Sollten Israel oder die USA gezwungen sein, in einem Akt legitimer Prävention den Iran anzugreifen, dann auch wegen der Zögerlichkeit der Europäer.
Wir stehen mit unserer Kampagne „Stop the Bomb” für harte Sanktionen und befürworten, dass die militärische Option als Druckmittel auf dem Tisch bleibt.

Von der deutschen Regierung erwarten wir, dass sie zu ihrem Wort steht, keine atomare Bewaffnung des derzeitigen iranischen Regimes zuzulassen. Außenminister Westerwelle hat sich kürzlich in diesem Sinne geäußert.

Wir erwarten, dass die Regierung Sanktionen nicht zurücknimmt, sondern verschärft, da gibt es Spielraum. Wir erwarten, dass die Bundesregierung das iranische Regime auch politisch und diplomatisch vollständig isoliert.

Innenpolitisch muß die Bundesregierung ihrer Schutzpflicht für vom islamistischen iranischen Regime bedrohte iranische Oppositionelle hierzulande nachkommen und darf sich ihrer Verantwortung nicht entziehen; ich erinnere an den aktuellen Fall des von einem konkreten Mordaufruf bedrohten exiliranischen Sängers Shahin Najafi.

Wir vom Bündnis STOP THE BOMB sagen dazu: “Das Schweigen der Regierungsverantwortlichen ist ein Skandal. Berlin muss die Todes-Fatwa unmissverständlich und öffentlich verurteilen. Es ist vollkommen inakzeptabel, dass deutsche Behörden einem Kritiker der iranischen Diktatur nahelegen, die Bundesrepublik zu verlassen. Die Bundesregierung sollte dem Beispiel Großbritanniens folgen und sämtliche iranische Diplomaten aus der Bundesrepublik ausweisen, um Shahin Najafi und andere Regimekritiker zu schützen.”

Der Westen muss sich entscheiden; er wird von der iranischen Bevölkerung auch daran gemessen: wie ernst ist es den Regierungen Europas und der USA damit, zivilisatorische Mindeststandards als universale zu begreifen, die niemandem vorenthalten werden sollten?

Im April 2012 erschien eine Broschüre der Friedrich-Ebert-Stiftung mit dem Titel (Un-)Sicherheitsfaktor Atombombe. Eine Analyse der Krise um das iranische Nuklearprogramm. In keiner Weise werden der ideologische Charakter des iranischen Regimes und seine Vernichtungsdrohungen gegen Israel analysiert, sondern es wird stattdessen behauptet, Iran befinde sich, “dem Staate Israel durchaus vergleichbar, in einer prekären Sicherheitslage” und fühle sich “in seiner Existenz gefährdet.”

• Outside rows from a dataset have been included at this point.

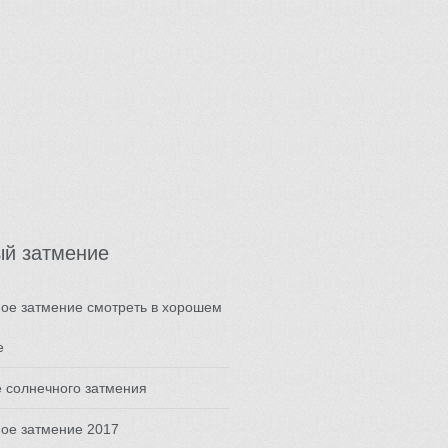
ый затмение
ое затмение смотреть в хорошем
е
 солнечного затмения
ое затмение 2017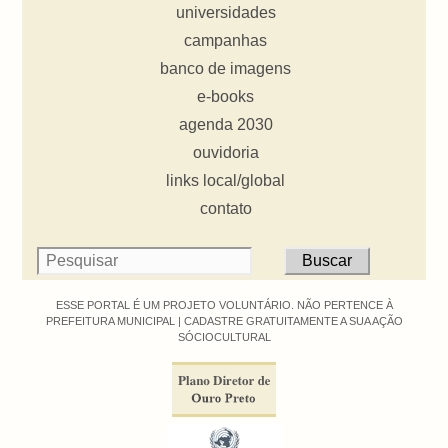
universidades
campanhas
banco de imagens
e-books
agenda 2030
ouvidoria
links local/global
contato
ESSE PORTAL É UM PROJETO VOLUNTÁRIO. NÃO PERTENCE À
PREFEITURA MUNICIPAL |
CADASTRE GRATUITAMENTE A SUA AÇÃO
SÓCIOCULTURAL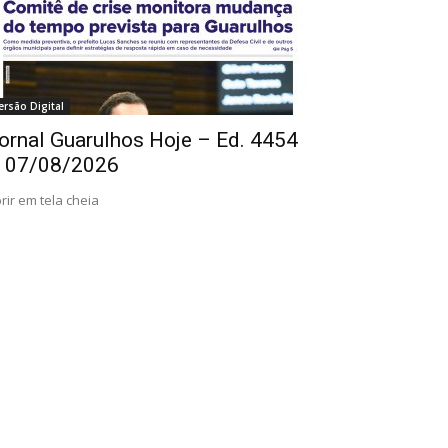
ersão Digital
ornal Guarulhos Hoje – Ed. 4454
 07/08/2026
rir em tela cheia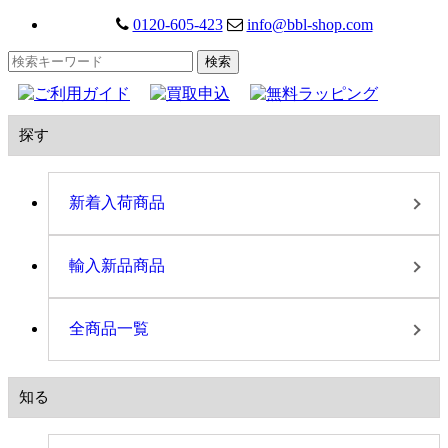
0120-605-423
info@bbl-shop.com
探す
新着入荷商品
輸入新品商品
全商品一覧
知る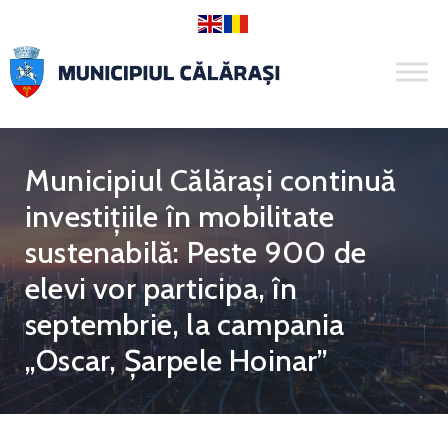
Municipiul Călărași continuă
investițiile în mobilitate
sustenabilă: Peste 900 de
elevi vor participa, în
septembrie, la campania
„Oscar, Șarpele Hoinar”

Der Versuch des Autors, die Islamische Republik Iran als defensiv agierenden Akteur darzustellen, ignoriert die aggressiv terroristische Außenpolitik des Regimes, die dem Export des islamistischen Revolutionsmodells dient. Schon jetzt ist dieses Regime der größte staatliche Terrorunterstützer weltweit. Mit dem Erhalt der Atombombe würde Iran seinen Revolutionsexport und seine Terrorunterstützung nur noch ausdehnen. Vom Iran unterstützte Terrorgruppen können unter einem gleichsam atomaren Schutzschirm desto ungehinderter und im Falle der Hisbollah auch verstärkter global operieren, was ja bereits jetzt geschieht.
Dies zu verhindern muss oberstes Ziel der internationalen Gemeinschaft sein.

Vor allem ist aber, um es wegen der Dringlichkeit zu betonen, der Staat bedroht, dessen Geburtstag wir heute feiern, Israel.

Meine Damen und Herren, wir sollten klar und nüchtern-analytisch, ohne von Vorurteilen beeinflusst zu sein, verstehen, dass nicht israelische Siedlungen in der Westbank ein Haupthindernis für den Frieden in der Region sind.

Arabische Jugendliche im Nahen Osten interessieren sich einer aktuellen Umfrage zufolge für ganz andere Probleme als für einen Konflikt, der etwa in Ägypten und anderswo bloß immer dazu gedient hat, von den enormen Defiziten, was vor allem die Bildung angeht, in den arabischen Staaten abzulenken.
Nein, das Haupthindernis für eine Entwicklung in der Region zu mehr Teilhabe Einzelner, zu Partizipation und Freiheit ist ein Islamismus, wie er in bestimmter Spielart auch von den Machthabern in Teheran repräsentiert wird.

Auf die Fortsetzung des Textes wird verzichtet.